- _Extract to read_
Replication is intended to be a way of distributing data automatically from a source database to one or more recipient databases. As such, it can have obvious uses in a distributed system. It has also been used to implement high-availability systems. It is not useful for one-off synchronization, or for simply copying data. It is intended as a long-term data relationship between databases. Typical uses are in:
  • Data warehousing and reporting
  • Integrating data from several, possibly only partially connected, sites
  • Improving scalability and availability
  • Integrating heterogeneous data from other databases via OLE DB, integrating data from mobile users, getting data to and from Point-Of-Sale systems
  • Offloading/delegating batch processing tasks.
Examples of the use of replication within an application could be
  • Distributing data 'owned' by a particular application to other applications that are 'consumers' of that data. (For example, sales records to reporting services, manufacturing stock levels to purchasing systems.)
  • Creating several instances of a database to distribute load on it
  • Updating a central database with information from a number of remote Laptops that might be only partially connected, and to resynchronise the laptops.
There are three methods of replication: Snapshot, Transactional, and Merge. These are provided to try to meet the wide range of business requirements for replication.
Replication uses a 'Magazine Publishing' vocabulary. Anything from an 'Article' to an entire database can be replicated. An Article is the smallest component of distribution, and can be a table, procedure or function. If it is a table, then a filter can be applied to it so that only certain rows or columns are replicated. This 'Magazine Publishing' analogy can be confusing because, in replication, a Subscriber can sometimes make updates, and a Publisher usually sends out incremental changes to the articles in a publication.
A 'Publisher' maintains the original copy of the data. It holds the definition of the 'Publication', which defines the 'articles' that are to be 'published'. (The database with the original location of the data determines what is to be distributed).
A 'Subscriber' receives the articles from a publisher. It can subscribe to one or more publications. Any database can take on either role or even both roles at once.
A Distributor is a specialist database that runs the 'Replication agents'.
Replication is not part of the SQL Server engine, but an external application. This makes it much easier to involve other database systems in replication. Any SQL Server database, or other database system with an OLE DB provider, can be a publisher or subscriber in snapshot or transactional replication.
It is essential to plan out the replication in detail as a first stage, and to be very certain of the type of replication you wish to implement. A common mistake is to use replication in cases where a much less complex solution is possible.
A problem with production systems using replication is the difficulty of restoring the topology after a disaster.. This requires a fully documented recovery strategy, which has to be periodically tested and practiced. This means that the whole replication topology and configuration must be scripted so it can be re-created in an emergency, even if the system was originally built using the GUI tools. The Object Browser (or Enterprise Manager) makes the initial deployment relatively simple to do, and there are plenty of step-by-step guides, but it is not the best option when trying to restore an existing topology, and settings, in order to achieve a recovery from major failures.

- _Records provided_
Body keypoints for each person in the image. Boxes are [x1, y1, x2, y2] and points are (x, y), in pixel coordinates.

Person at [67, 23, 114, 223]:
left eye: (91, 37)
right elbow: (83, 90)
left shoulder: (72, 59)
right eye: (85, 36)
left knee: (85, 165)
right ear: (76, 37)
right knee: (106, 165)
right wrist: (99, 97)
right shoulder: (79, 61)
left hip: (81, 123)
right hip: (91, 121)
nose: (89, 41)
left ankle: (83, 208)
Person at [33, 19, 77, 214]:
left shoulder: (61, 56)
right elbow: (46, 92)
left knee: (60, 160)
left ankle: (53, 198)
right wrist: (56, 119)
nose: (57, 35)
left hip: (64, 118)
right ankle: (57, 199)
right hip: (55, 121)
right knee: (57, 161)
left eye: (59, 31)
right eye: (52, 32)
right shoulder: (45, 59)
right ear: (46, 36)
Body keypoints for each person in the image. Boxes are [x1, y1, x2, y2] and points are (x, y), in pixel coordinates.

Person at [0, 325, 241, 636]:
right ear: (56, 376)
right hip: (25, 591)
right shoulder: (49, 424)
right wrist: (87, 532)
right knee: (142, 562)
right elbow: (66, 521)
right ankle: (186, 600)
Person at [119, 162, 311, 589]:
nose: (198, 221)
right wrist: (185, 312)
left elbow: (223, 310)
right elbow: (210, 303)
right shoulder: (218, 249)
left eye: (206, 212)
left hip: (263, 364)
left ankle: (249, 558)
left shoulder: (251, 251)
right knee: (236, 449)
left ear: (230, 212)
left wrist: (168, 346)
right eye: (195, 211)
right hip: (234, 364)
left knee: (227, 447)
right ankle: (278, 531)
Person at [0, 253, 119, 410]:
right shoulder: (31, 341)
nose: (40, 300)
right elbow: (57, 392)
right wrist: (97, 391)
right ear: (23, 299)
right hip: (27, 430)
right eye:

- _Directions_
A – Quote the passage on SQL Server replication word for word, starting with "Replication is intended" and going on through "batch processing tasks.".
B – According to the passage on SQL Server replication, what three methods of replication are there?

- _Answers for the tasks_
A –
Replication is intended to be a way of distributing data automatically from a source database to one or more recipient databases. As such, it can have obvious uses in a distributed system. It has also been used to implement high-availability systems. It is not useful for one-off synchronization, or for simply copying data. It is intended as a long-term data relationship between databases. Typical uses are in:
  • Data warehousing and reporting
  • Integrating data from several, possibly only partially connected, sites
  • Improving scalability and availability
  • Integrating heterogeneous data from other databases via OLE DB, integrating data from mobile users, getting data to and from Point-Of-Sale systems
  • Offloading/delegating batch processing tasks.

B – Snapshot, Transactional, and Merge.